Al escuchar esto, la enfermera enfocó toda su atención.
A medida que la sangre roja comenzaba a fluir hacia el tubo de ensayo, el corazón de Nanette se hundió un poco.
Aunque ni ella misma podía explicar el porqué de esa sensación.
Una vez que terminaron de extraerle la sangre, la enfermera le dio unas indicaciones en tono muy amable:
—No haga movimientos bruscos por el momento.
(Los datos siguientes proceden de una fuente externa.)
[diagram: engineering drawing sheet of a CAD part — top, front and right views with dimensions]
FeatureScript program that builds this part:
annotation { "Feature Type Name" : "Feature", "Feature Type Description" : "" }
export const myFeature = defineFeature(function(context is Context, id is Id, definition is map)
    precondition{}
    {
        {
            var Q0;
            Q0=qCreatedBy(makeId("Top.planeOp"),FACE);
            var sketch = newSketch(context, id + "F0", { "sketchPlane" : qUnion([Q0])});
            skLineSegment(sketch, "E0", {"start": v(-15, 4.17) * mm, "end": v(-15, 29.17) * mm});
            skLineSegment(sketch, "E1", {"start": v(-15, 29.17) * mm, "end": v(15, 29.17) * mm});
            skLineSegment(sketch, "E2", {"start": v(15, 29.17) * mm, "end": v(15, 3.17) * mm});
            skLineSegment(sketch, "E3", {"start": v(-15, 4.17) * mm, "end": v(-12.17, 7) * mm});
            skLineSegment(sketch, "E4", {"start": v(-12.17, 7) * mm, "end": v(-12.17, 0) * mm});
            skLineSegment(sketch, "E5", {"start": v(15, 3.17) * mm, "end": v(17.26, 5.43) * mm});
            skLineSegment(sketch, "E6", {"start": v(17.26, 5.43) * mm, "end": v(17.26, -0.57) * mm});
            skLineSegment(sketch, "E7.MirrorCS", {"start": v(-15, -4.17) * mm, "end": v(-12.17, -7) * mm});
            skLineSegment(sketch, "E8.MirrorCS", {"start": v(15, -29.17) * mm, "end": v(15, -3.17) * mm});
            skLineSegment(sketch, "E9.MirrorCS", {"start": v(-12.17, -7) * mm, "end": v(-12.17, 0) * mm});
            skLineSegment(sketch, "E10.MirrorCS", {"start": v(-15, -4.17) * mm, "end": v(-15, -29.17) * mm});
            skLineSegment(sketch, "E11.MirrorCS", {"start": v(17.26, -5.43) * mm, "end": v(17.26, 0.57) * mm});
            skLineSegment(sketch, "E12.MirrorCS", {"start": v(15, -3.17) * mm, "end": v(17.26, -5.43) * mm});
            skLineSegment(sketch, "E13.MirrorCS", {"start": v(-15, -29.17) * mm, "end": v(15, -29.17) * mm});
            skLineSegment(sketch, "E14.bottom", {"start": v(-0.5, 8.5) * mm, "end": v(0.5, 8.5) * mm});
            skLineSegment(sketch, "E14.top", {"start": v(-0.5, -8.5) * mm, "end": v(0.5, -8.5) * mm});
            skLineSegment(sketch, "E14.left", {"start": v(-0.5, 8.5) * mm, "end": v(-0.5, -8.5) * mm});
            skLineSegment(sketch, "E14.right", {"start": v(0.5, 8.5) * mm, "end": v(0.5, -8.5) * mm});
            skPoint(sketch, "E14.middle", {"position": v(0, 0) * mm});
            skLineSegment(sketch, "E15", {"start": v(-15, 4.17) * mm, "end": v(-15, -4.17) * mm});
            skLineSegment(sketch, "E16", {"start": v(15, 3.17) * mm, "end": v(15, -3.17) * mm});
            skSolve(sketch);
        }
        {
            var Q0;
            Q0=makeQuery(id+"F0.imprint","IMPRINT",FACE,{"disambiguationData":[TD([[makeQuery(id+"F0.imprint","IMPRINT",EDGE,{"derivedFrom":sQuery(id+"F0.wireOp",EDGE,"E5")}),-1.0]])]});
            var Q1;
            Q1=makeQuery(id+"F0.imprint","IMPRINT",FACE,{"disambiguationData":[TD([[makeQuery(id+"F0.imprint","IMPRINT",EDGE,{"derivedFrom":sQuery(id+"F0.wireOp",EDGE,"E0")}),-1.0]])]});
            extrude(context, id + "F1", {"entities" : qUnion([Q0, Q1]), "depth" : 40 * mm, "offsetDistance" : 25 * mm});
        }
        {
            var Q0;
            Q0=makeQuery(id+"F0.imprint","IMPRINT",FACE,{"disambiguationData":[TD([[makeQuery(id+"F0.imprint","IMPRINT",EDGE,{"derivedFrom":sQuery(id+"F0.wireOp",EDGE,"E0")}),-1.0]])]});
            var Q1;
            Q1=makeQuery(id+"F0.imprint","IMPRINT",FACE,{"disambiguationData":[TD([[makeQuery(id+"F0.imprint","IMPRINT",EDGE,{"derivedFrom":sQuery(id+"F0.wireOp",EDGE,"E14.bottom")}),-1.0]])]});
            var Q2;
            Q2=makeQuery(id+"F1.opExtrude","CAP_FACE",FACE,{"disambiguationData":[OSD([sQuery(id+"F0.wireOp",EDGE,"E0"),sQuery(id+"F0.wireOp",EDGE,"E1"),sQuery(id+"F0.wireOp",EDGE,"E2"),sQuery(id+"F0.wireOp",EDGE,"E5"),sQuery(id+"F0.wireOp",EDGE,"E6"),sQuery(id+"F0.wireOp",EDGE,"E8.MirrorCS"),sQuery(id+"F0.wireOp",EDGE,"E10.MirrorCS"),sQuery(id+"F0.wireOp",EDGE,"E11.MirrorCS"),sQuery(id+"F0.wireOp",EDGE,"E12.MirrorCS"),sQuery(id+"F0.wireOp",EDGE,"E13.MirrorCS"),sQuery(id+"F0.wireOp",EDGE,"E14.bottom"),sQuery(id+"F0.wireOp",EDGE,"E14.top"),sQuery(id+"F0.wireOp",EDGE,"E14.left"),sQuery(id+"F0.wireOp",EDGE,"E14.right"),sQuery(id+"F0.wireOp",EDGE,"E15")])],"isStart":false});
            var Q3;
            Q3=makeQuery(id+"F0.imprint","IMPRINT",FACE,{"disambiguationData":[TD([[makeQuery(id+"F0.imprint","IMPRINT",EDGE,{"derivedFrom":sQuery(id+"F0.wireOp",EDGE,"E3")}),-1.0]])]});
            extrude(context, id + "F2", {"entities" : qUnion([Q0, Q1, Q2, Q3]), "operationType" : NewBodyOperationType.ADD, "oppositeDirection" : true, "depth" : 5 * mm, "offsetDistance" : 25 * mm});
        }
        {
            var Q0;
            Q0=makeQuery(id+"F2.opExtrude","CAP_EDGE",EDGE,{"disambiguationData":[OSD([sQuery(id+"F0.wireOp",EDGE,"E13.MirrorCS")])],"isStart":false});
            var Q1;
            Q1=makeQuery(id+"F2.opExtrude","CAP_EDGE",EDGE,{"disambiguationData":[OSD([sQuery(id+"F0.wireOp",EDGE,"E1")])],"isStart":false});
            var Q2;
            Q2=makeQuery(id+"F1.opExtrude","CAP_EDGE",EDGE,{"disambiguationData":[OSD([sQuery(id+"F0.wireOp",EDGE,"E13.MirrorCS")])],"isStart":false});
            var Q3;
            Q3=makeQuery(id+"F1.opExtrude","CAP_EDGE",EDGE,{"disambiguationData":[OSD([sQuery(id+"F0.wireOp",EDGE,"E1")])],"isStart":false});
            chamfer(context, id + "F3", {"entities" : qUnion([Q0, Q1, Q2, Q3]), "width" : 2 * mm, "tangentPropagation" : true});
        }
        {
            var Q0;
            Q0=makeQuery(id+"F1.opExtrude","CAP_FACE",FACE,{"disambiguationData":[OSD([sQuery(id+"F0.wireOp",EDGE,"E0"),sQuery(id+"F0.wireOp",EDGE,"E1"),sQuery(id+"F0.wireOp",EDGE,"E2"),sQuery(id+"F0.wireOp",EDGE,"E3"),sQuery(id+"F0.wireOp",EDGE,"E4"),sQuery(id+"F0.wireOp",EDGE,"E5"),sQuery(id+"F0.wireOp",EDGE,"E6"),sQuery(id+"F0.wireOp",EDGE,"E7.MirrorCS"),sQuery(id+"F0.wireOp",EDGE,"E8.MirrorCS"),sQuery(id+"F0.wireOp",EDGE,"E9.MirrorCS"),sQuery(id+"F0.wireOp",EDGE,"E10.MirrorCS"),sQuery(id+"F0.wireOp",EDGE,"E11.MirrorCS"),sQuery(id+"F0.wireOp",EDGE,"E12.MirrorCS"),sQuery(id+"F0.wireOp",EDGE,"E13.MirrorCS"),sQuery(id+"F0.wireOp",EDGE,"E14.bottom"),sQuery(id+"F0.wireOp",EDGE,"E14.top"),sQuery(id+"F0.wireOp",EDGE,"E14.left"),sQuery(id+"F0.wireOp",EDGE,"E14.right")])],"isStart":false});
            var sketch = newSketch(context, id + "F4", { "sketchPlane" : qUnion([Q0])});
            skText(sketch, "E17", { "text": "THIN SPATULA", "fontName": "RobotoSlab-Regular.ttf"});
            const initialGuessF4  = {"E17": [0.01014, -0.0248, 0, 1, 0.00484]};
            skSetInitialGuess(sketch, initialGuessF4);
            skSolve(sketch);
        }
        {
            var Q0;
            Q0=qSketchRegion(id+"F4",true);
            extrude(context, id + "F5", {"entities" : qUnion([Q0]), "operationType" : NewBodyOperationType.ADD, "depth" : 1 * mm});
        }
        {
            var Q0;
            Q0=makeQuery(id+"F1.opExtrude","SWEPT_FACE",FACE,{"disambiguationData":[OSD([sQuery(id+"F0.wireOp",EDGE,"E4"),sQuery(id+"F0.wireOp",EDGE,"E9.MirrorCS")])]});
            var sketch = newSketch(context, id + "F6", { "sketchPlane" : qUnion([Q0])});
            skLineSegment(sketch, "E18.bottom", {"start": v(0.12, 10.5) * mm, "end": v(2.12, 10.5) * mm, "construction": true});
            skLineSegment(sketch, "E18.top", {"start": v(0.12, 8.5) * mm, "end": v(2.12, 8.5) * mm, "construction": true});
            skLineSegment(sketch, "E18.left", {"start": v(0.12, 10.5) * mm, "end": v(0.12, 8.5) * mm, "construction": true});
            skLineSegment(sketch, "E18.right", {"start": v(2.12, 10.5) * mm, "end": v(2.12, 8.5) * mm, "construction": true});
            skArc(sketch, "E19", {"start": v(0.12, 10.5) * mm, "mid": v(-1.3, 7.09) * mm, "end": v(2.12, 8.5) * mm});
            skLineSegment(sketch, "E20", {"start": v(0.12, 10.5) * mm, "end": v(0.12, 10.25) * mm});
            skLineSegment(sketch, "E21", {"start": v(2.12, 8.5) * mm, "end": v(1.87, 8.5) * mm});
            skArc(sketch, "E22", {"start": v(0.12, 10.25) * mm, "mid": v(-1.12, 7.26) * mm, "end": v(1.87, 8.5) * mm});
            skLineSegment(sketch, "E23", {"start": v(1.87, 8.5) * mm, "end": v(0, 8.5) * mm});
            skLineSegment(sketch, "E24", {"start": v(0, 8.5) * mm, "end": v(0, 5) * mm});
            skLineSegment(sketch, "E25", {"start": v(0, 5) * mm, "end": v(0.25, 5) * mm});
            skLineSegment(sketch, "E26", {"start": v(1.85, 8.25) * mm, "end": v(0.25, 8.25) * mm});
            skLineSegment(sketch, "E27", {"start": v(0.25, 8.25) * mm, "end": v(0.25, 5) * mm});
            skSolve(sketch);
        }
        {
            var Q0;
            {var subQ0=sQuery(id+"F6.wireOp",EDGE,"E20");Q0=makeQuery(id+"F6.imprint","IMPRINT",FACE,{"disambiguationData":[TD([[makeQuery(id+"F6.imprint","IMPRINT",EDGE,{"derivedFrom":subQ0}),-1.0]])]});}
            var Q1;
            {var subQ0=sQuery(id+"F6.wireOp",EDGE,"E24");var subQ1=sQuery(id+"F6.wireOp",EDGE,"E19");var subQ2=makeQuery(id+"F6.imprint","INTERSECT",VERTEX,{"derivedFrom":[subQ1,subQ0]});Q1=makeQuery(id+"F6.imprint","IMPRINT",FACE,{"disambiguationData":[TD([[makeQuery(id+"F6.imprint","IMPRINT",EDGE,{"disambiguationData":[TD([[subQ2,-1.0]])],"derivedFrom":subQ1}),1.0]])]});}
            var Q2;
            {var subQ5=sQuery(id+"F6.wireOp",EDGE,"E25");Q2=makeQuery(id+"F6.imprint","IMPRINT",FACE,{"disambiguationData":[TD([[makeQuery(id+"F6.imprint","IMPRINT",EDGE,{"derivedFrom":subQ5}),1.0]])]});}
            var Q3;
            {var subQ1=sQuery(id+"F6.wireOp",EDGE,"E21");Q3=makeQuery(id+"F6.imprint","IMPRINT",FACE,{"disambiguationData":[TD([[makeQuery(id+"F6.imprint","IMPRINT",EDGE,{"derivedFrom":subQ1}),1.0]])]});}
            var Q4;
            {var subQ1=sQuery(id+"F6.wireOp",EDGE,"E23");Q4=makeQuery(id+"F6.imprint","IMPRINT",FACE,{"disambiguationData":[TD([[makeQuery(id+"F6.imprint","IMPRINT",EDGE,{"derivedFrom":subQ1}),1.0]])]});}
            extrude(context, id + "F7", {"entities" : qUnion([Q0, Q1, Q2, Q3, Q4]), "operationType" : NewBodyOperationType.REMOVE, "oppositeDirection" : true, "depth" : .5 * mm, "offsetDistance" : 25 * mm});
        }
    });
Siéntese a descansar un rato y, si se siente mareado, tome un poco de leche o alguna bebida dulce.
Por eso, en cuanto ambos se sentaron en una de las bancas del pasillo, Nanette le preguntó:
—¿Te sientes mareado?
Noel esbozó una leve sonrisa.
—No soy tan frágil.
—Fue mucha sangre.
—Estoy bien.
Se quedaron en silencio por un momento.
—En realidad, no soy tan sensible al dolor —comentó Noel.
Nanette se echó a reír.
—Si no le decía eso, la enfermera te iba a clavar mal la aguja otra vez.
Noel se reclinó en la silla y cerró los ojos.
Nanette se mordió el labio, dudando si hablar o no.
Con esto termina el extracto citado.